TASK ITEM
When you return the lines below, go from the first through the line with "Document page, 1500x1125 pixels.", keep them exact, and leave out every picture.

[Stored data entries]
════════

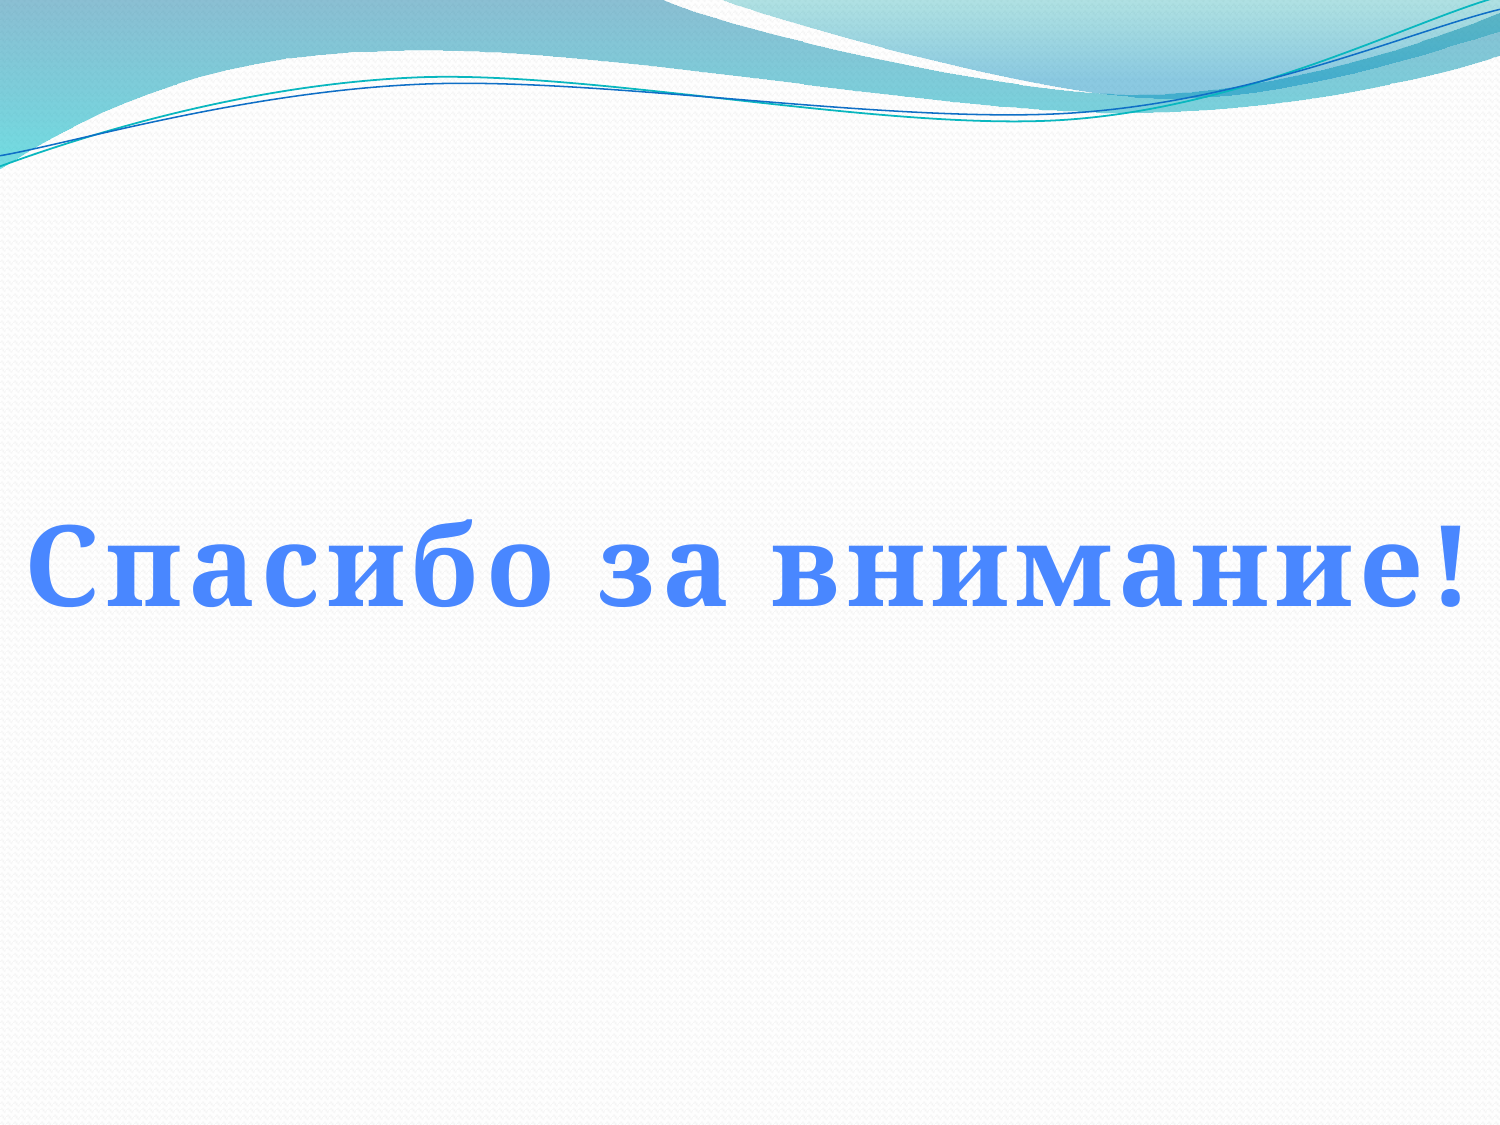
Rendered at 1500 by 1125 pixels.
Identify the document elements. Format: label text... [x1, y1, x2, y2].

text_box Спасибо за внимание! [9, 486, 1491, 637]
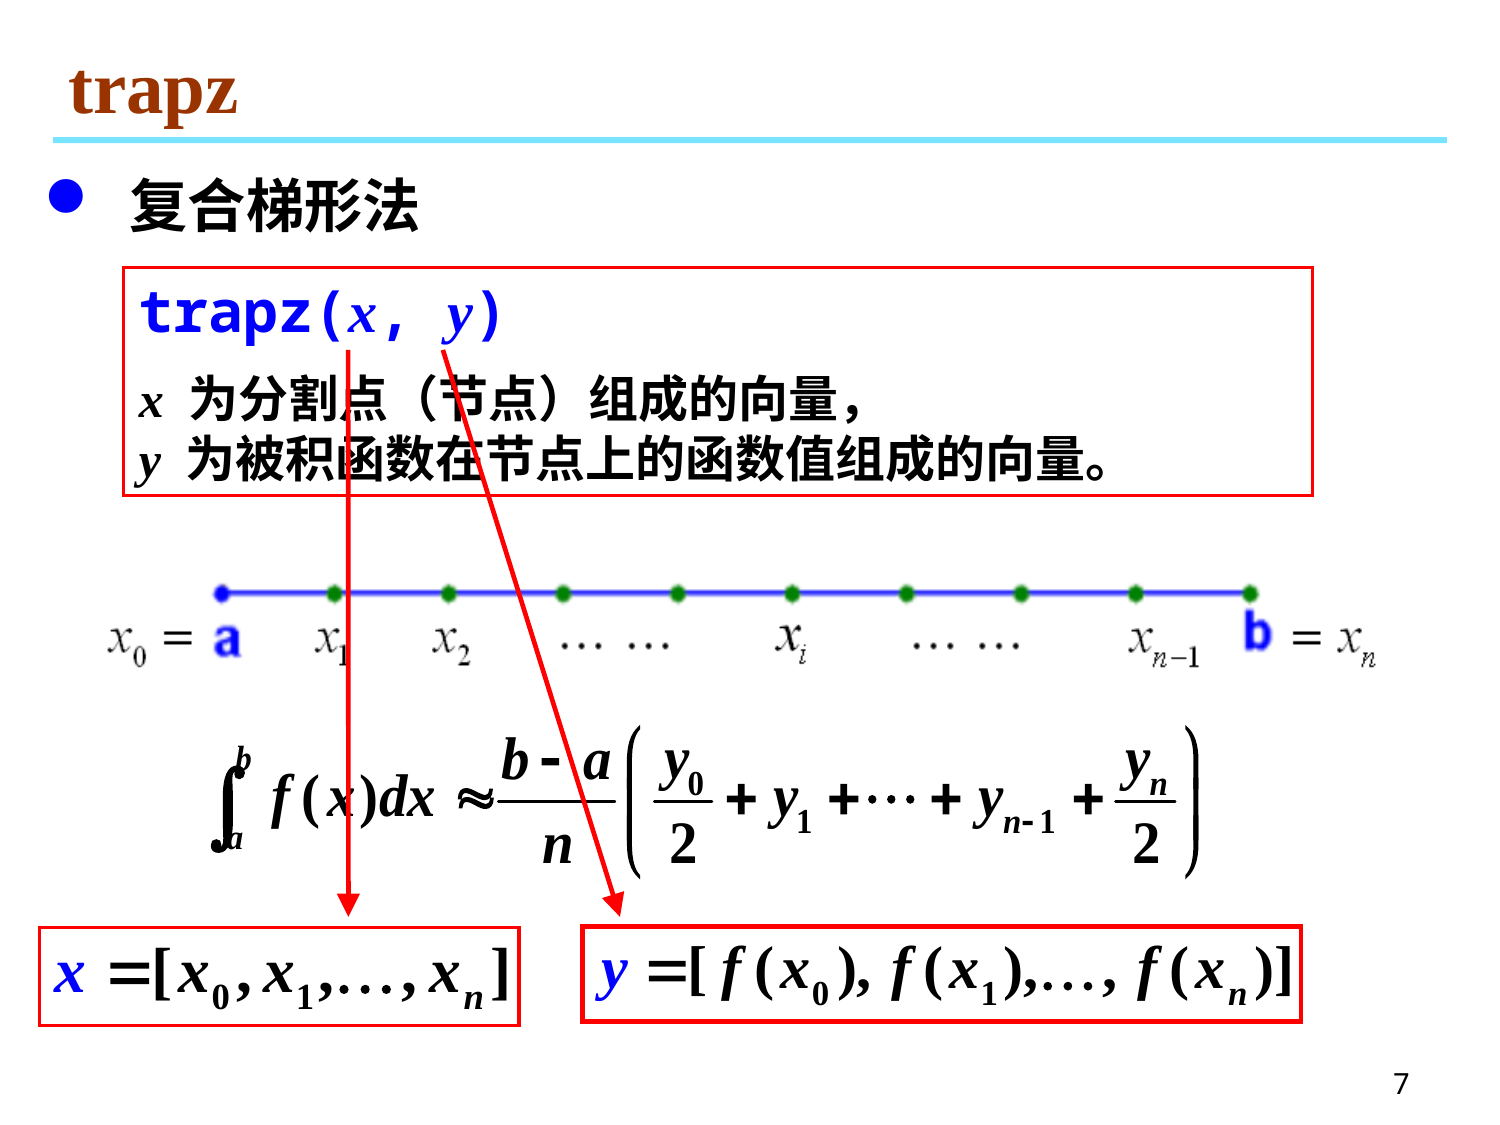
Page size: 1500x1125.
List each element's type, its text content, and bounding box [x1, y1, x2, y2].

text_box 复合梯形法 [29, 161, 739, 247]
text_box trapz(x, y) x 为分割点（节点）组成的向量， y 为被积函数在节点上的函数值组成的向量。 [123, 267, 1313, 496]
text_box [338, 887, 359, 917]
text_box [584, 928, 1299, 1020]
text_box [604, 887, 624, 917]
slide_number 7 [1112, 1037, 1425, 1113]
title trapz [53, 0, 1117, 137]
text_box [41, 928, 518, 1025]
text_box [76, 538, 1400, 887]
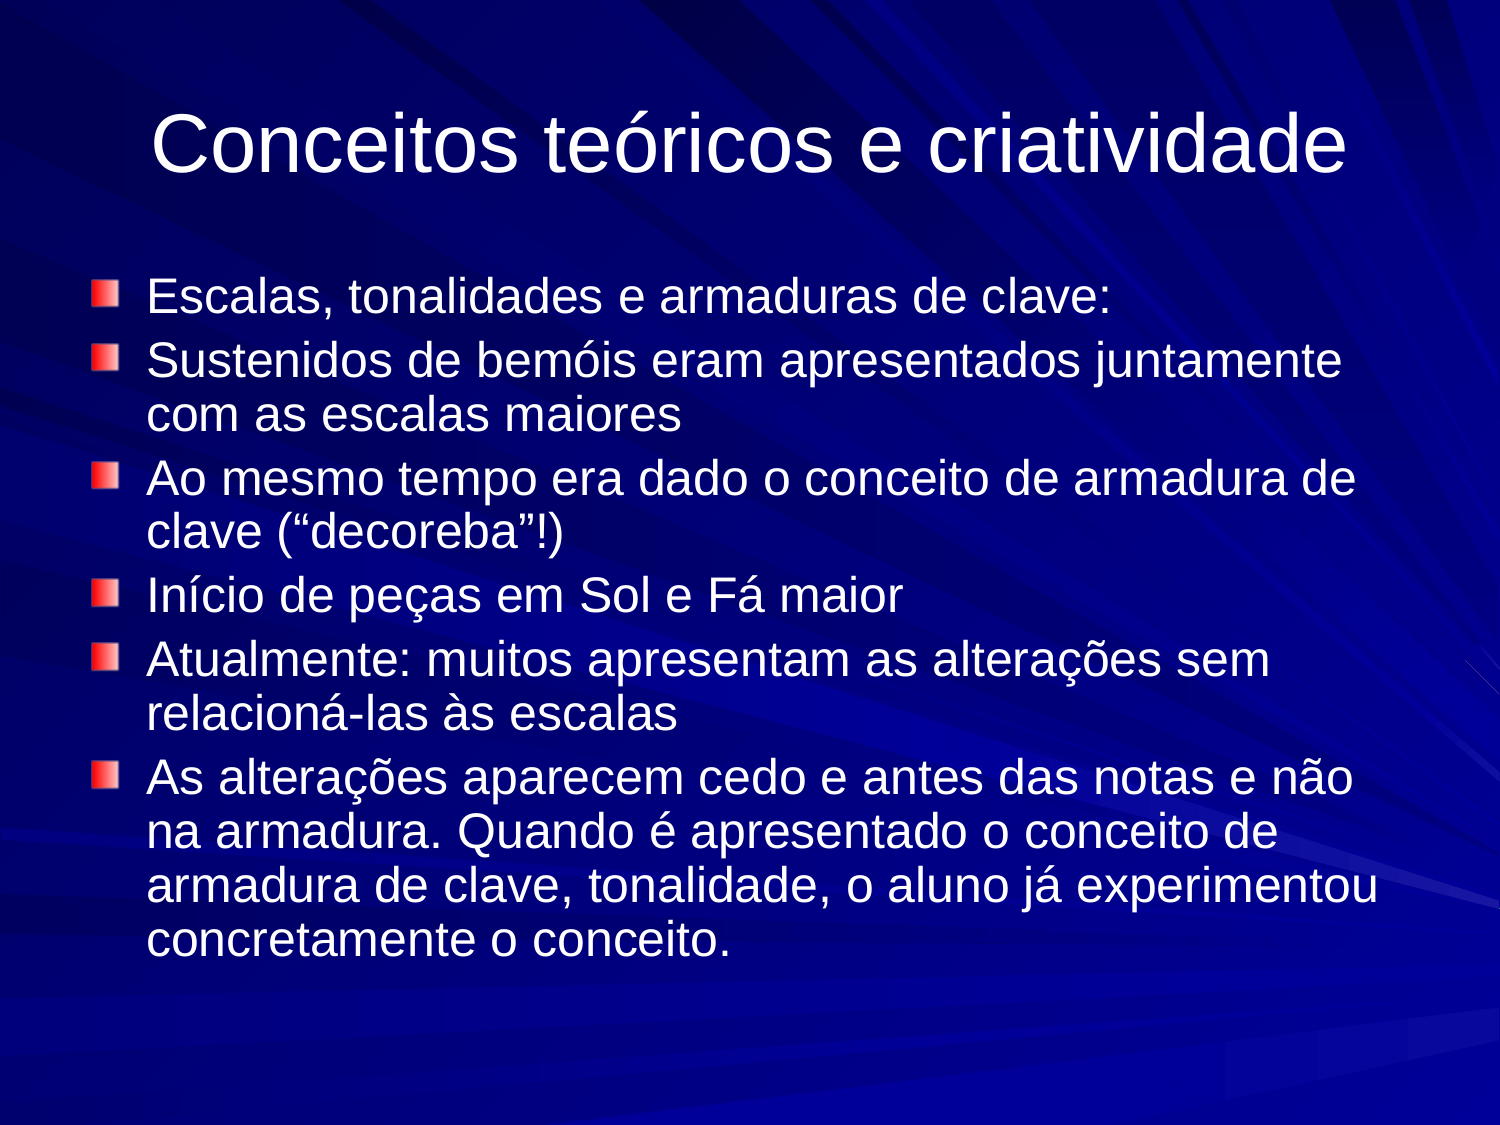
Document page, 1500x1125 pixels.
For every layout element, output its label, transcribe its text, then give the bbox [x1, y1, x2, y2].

title Conceitos teóricos e criatividade [75, 45, 1425, 234]
picture [90, 460, 122, 492]
picture [90, 759, 122, 792]
list Escalas, tonalidades e armaduras de clave: Sustenidos de bemóis eram apresentados juntamente com as escalas maiores Ao mesmo tempo era dado o conceito de armadura de clave (“decoreba”!) Início de peças em Sol e Fá maior Atualmente: muitos apresentam as alterações sem relacioná-las às escalas As alterações aparecem cedo e antes das notas e não na armadura. Quando é apresentado o conceito de armadura de clave, tonalidade, o aluno já experimentou concretamente o conceito. [75, 262, 1425, 1006]
picture [90, 342, 122, 374]
picture [90, 278, 122, 310]
picture [90, 577, 122, 610]
picture [90, 641, 122, 674]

════════

TASK SOLUTION
Rendered at 1500 by 1125 pixels.
Identify the document elements. Format: label text... [x1, y1, x2, y2].

text_box Спасибо за внимание! [9, 486, 1491, 637]
Page size: 1500x1125.
List each element's type, its text content, and bounding box [x1, y1, x2, y2].

text_box 复合梯形法 [29, 161, 739, 247]
text_box trapz(x, y) x 为分割点（节点）组成的向量， y 为被积函数在节点上的函数值组成的向量。 [123, 267, 1313, 496]
text_box [338, 887, 359, 917]
text_box [584, 928, 1299, 1020]
text_box [604, 887, 624, 917]
slide_number 7 [1112, 1037, 1425, 1113]
title trapz [53, 0, 1117, 137]
text_box [41, 928, 518, 1025]
text_box [76, 538, 1400, 887]
Document page, 1500x1125 pixels.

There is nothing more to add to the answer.